Alejandro lets out an annoyed noise, trying not to react testily. Rudy deliberately missed a meeting to do what? Cloud-watch? Something wasn’t making sense.
“You need to go to medical. You aren't acting like yourself. You might’ve caught the flu that's going around base. And you still haven't been checked for mission injuries.”
Rudy glares at him, and Alejandro feels a wave of nausea hit. What happened on the mission?
Rudy flicks the lighter open, then shuts it with a click, “I made it out Colonel. Anything else is none of your concern.”
Alejandro feels like he should be angry. At this point Rudy's clipped remarks border on insubordination, not like he’s ever really cared about that before.

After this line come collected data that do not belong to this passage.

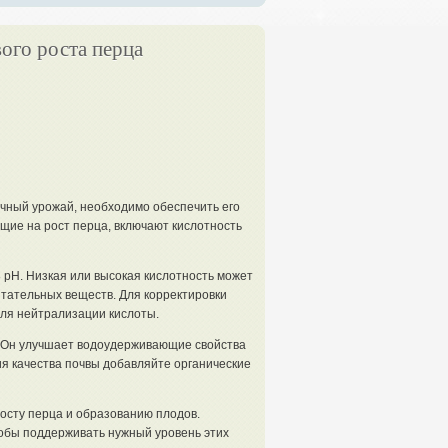
ого роста перца
ичный урожай, необходимо обеспечить его
ие на рост перца, включают кислотность
8 pH. Низкая или высокая кислотность может
итательных веществ. Для корректировки
для нейтрализации кислоты.
. Он улучшает водоудерживающие свойства
я качества почвы добавляйте органические
росту перца и образованию плодов.
обы поддерживать нужный уровень этих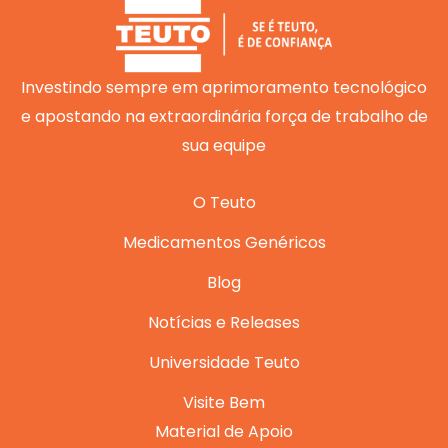
b
u
a
e
s
o
b
g
d
a
o
e
r
i
p
k
a
n
p
m
Investindo sempre em aprimoramento tecnológico
e apostando na extraordinária força de trabalho de
sua equipe
O Teuto
Medicamentos Genéricos
Blog
Notícias e Releases
Universidade Teuto
Visite Bem
Material de Apoio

But the only thing he feels is shock, like he’s breaking through a thin layer of ice and being dunked into the frigid water below.
He stares at Rudy for a few moments before giving up hope of any productive conversation.
He’s going to let him sleep off whatever bug he picked up, and try again tomorrow. He’ll even graciously pretend this never happened and hope Rudy is too exhausted to remember, so things can go back to normal.
As he walks away he feels a strange prickle on the back of his neck. His gut instinct screams danger at him but he’s not sure why. There’s an aching tension in his chest, like the moment before infil where he has to rope down from a helicopter from hundreds of meters up. The moment when your stomach drops, and every muscle tenses in anticipation.
But when he looks back, he sees nothing amiss.
Just the faint rhythmic clicking noise of Rudy’s lighter. Almost eerie against the silence of the empty airfield.